Community Networks Stories: Installing community networks, uninstalling gender stereotypes

As part of the “Connecting the Unconnected: Supporting community networks and other community-based connectivity initiatives” project, 11 community network initiatives were selected in 2019 to receive catalytic intervention grants, aimed at supporting innovative, sustainable and gender-aware uses, developments and appropriations of technologies to strengthen a diverse and sustainable community network movement. Specifically, these grants aimed at exploring activities that were advancing community networks around the role of women within networks, collaborative mechanisms for dispersed communities to work together on open source tools, improved access to spectrum, local content development and technological innovation. You can find more detail on the different types of initiatives funded here.

We are sharing stories from the participating organisations about the local impacts of the work they carried out with the help of this funding. This story highlights the work carried out through a catalytic intervention grant by the Digital Empowerment Foundation in India.
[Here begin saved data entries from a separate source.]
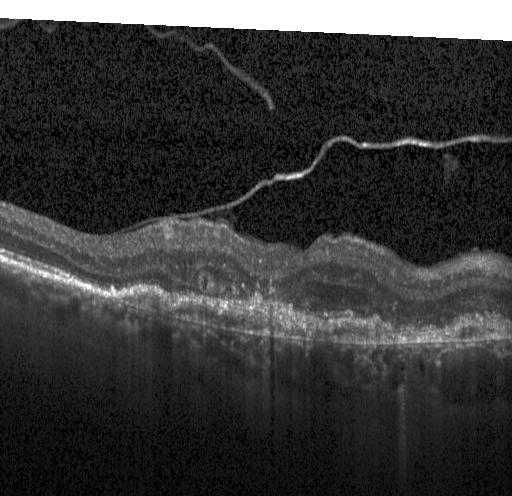 Optical coherence tomography B-scan; spectral-domain OCT; Heidelberg Spectralis OCT system — Impression: a choroidal neovascular membrane.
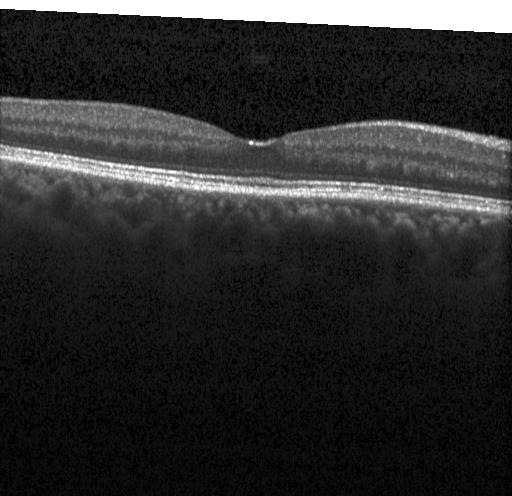 Macular scan, optical coherence tomography B-scan, spectral-domain optical coherence tomography.
Impression: neither choroidal neovascularization, diabetic macular edema, nor drusen.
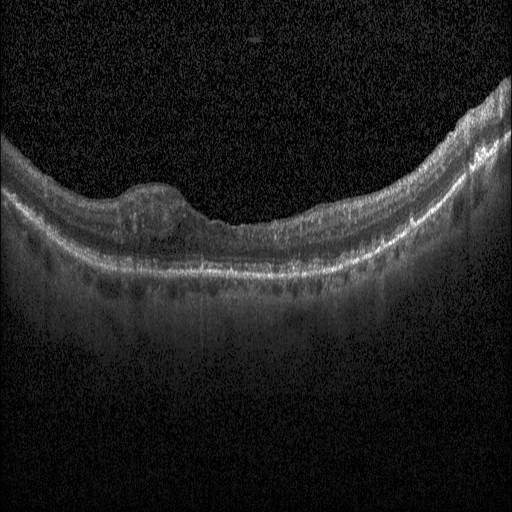 Macular scan, retinal OCT cross-section, acquired on a Heidelberg Spectralis, spectral-domain OCT
Diabetic macular edema (DME).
Clad in an Indian saree and with fresh flowers in her hair, a 20-year-old woman goes to her village temple to seek blessings every day. From there she walks a short distance and turns on to a kacha (unpaved road) leading to ProtoVillage, a rural community campus built for and by the villagers of Hindupur, in Andhra Pradesh’s Anantapur district. Walking into the village’s digital centre, she lifts a heavy internet installation device and stands at the foot of the tower. With her saree’s pallu (loose end) tucked in, she ties the wires of the device in a way that it hangs over her shoulder like a huge purse.

Now with everything in place, she lifts her foot onto the first ledge of the tower and in a couple of swift movements reaches the top. Perched on almost the other end of the tower, she pulls up the device and starts the installation process. Putting it in place with one hand, while using the other to maintain balance, she successfully sets up the access point in the first step to connect communities.

Amruta climbing the network tower. Photo: DEF

An inspiration for many girls across villages, the courageous Talaria Amruta broke gender stereotypes and encouraged women to take up installation of wireless networks as a livelihood option.

A young woman of grit, Amruta became the first “Barefoot Woman Wireless Engineer” in Andhra Pradesh. She aimed to bring internet connectivity to the rural area so that her village had the same opportunity to grow like many others.

Watch Talaria Amruta fearlessly climbing the network tower to enable access to internet for her community:

Taking pride in her work, Amruta said, “I never thought that I would be doing such work of connecting people through internet and wireless, which further gives them livelihood opportunities and access to information.”

The Digital Empowerment Foundation (DEF), in partnership with the Connecting the Unconnected project co-created by the Association for Progressive Communications (APC) and Rhizomatica, initiated a project called “Barefoot Women Wireless Engineers”, through which women were trained in setting up and troubleshooting the nodes of the community network. As a part of this project, DEF trained 24 women, mostly young, in digital functional literacy followed by specialised training in internet and wireless networking. This not only helped bridge the digital divide, but also opened avenues for an alternate livelihood opportunity for women. With internet access, opportunities also made their way to the people of the community.

Amruta installing wireless equipment. Photo: DEF

Another woman from the community, Fauzia, was able to take her small business of selling organic soaps online as the Barefoot Engineers brought digital access to ProtoVillage. She said, “Amruta didi taught me that women can achieve anything they want, and I cannot thank her enough for bringing connectivity.”

Access to connectivity brought the villagers closer to information, opportunities and enablement. It helped them gain knowledge about government schemes, education and job opportunities, among other things. The community network has helped enhance ProtoVillage’s vision of becoming a centre for learning, practice, demonstration and dissemination of knowledge.

Now a Community Information Resource Centre (CIRC) has been set up to provide digital literacy so that people can access entitlements and benefits. The establishment of community networks in the rural area also brought nearby villages closer. With facilities in place, they come in to access the services offered at the CIRC and also learn how to set up community networks to bring about positive change in their lives as well. As of now, as many as 600 people are connected and this number is growing with each day.